Revista Época - 09/11/2010
Carlos Fico: Arquivos fechados
O historiador se demitiu depois que o Arquivo Nacional negou-lhe acesso a documentos da ditadura
Por Leandro Loyola
PROTESTO
Fico no Rio de Janeiro, na semana passada. Ele abandonou o projeto de publicação dos documentos do regime militar
O historiador Carlos Fico, de 52 anos, tem uma especialidade que é também obsessão: vive atrás de documentos produzidos durante a ditadura militar, entre 1964 e 1985.



 
Ele tem quatro livros publicados. Muitas vezes em suas pesquisas obteve mais informações nos arquivos dos Estados Unidos do que nos brasileiros. Aqui, já passou pela situação kafkiana de ler documentos e, meses depois, ser impedido de revê-los.
Por sua militância em prol da liberação dos arquivos militares, Fico tornou-se integrante do projeto Memórias Reveladas, criado pela Casa Civil na gestão de Dilma Rousseff com a finalidade de publicar em site os documentos do regime militar. Na semana passada, Fico abandonou o barco.

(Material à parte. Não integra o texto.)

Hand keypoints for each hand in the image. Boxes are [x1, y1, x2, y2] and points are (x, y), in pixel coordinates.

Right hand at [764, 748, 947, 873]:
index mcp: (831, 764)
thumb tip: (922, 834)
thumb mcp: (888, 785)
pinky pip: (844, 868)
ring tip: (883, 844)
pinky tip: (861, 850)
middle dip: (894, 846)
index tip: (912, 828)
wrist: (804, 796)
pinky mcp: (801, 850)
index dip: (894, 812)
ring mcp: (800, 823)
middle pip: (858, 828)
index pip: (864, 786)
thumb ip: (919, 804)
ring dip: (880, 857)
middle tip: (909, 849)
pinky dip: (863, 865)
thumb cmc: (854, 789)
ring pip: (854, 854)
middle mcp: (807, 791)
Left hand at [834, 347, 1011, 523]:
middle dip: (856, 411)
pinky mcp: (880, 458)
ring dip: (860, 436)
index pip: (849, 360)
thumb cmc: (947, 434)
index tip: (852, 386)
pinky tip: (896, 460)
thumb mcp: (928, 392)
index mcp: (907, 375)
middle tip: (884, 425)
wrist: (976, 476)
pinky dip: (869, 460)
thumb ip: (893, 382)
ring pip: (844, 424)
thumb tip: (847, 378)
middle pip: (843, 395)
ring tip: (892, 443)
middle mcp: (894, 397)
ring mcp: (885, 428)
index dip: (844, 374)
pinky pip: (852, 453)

Ele justificou sua decisão dizendo que, durante a campanha eleitoral, o Arquivo Nacional restringiu o acesso a documentos relativos ao regime militar. “Pesquisadores foram impedidos de consultar documentos sob a alegação de que jornalistas estariam fazendo uso indevido da documentação, buscando dados sobre os candidatos envolvidos na campanha eleitoral”, diz Fico. “Evidentemente, não concordo com esse procedimento ilegítimo.” Dois dias depois da saída de Fico, sua colega Jessie Jane Vieira de Sousa, historiadora da Universidade Federal do Rio de Janeiro (UFRJ), também se desligou do Memórias Reveladas. “Virou um projeto burocrático do Arquivo Nacional”, afirma ela.

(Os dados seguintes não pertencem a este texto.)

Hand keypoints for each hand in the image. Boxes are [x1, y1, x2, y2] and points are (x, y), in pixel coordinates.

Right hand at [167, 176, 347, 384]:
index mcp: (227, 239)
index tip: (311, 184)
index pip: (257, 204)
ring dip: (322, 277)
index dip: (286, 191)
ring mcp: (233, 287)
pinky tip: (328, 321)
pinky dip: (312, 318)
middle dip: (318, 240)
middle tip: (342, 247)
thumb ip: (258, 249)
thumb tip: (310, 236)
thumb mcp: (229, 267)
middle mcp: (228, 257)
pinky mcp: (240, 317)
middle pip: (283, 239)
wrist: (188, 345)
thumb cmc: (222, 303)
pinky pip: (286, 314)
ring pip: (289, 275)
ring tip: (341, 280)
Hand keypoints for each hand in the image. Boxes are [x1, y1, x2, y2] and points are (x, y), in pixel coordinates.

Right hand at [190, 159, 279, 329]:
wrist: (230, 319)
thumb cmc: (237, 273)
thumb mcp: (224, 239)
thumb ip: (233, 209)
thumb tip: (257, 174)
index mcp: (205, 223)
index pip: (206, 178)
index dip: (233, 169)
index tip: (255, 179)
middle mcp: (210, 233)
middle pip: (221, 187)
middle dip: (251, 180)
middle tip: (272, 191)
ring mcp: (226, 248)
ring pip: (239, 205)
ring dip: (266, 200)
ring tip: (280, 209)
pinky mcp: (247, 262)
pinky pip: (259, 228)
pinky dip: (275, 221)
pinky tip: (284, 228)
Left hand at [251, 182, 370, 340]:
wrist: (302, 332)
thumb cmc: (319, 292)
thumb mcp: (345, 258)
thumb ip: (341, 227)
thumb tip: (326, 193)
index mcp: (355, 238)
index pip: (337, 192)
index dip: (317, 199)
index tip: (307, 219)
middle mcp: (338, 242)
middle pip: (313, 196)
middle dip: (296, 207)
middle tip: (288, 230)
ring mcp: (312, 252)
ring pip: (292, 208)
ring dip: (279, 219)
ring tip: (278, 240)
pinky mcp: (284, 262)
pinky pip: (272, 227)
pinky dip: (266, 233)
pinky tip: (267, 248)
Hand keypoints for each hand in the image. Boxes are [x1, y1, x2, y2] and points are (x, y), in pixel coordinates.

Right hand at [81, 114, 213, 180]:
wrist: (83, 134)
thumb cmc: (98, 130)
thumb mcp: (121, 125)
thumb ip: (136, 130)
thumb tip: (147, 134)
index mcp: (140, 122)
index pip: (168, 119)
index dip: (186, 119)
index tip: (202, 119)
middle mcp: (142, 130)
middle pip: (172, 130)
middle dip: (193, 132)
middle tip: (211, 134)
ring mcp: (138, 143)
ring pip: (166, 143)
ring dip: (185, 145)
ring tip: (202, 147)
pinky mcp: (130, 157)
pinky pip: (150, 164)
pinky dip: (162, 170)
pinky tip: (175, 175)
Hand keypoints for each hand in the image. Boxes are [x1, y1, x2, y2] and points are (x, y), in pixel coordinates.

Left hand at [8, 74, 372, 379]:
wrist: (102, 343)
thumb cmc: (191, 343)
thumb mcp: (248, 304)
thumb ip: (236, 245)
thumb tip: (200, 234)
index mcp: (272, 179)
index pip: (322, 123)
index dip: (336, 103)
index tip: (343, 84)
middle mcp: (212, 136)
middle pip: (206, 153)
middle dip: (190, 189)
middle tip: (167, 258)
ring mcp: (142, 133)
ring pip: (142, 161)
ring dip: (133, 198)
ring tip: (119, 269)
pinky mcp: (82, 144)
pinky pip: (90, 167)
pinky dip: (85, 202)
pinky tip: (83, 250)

Professor da UFRJ, Fico soube da censura por meio de uma aluna. Doutoranda em história, Adrianna Setemy estuda o envolvimento de instituições com o regime militar. Em janeiro, ela passou uma semana no Arquivo Nacional, em Brasília, para consultar documentos do Conselho de Segurança Nacional e da Divisão de Segurança e Informação do Ministério das Relações Exteriores. Em setembro, Adrianna voltou a Brasília para ler os documentos selecionados oito meses antes. “O funcionário disse que a autorização não valia mais nada”, diz Adrianna. “Ele explicou que, em virtude do processo eleitoral e da grande procura – principalmente por parte de jornalistas –, o acesso havia mudado, para evitar que fosse feito uso indevido dos documentos.” Adrianna não poderia mais pesquisar diretamente no arquivo. Teria de preencher um requerimento em papel e a pesquisa seria feita por um funcionário. “O arquivista sugeriu que eu esperasse o processo eleitoral passar”, afirma Adrianna. O Arquivo Nacional está subordinado ao Ministério da Casa Civil, que foi chefiado por Dilma e depois por sua assessora Erenice Guerra, derrubada por um escândalo de tráfico de influência.
‘‘Não é o Arquivo que tem de julgar sobre o uso da informação’’ (...)
Comentários  
#1 Valdeke Silva 04-04-2015 18:19
Ao professor Fico, um apelo: divulgue mais os seus livros, pois nós que gostamos de estudar a História do Brasil, somos carentes de fontes confiáveis.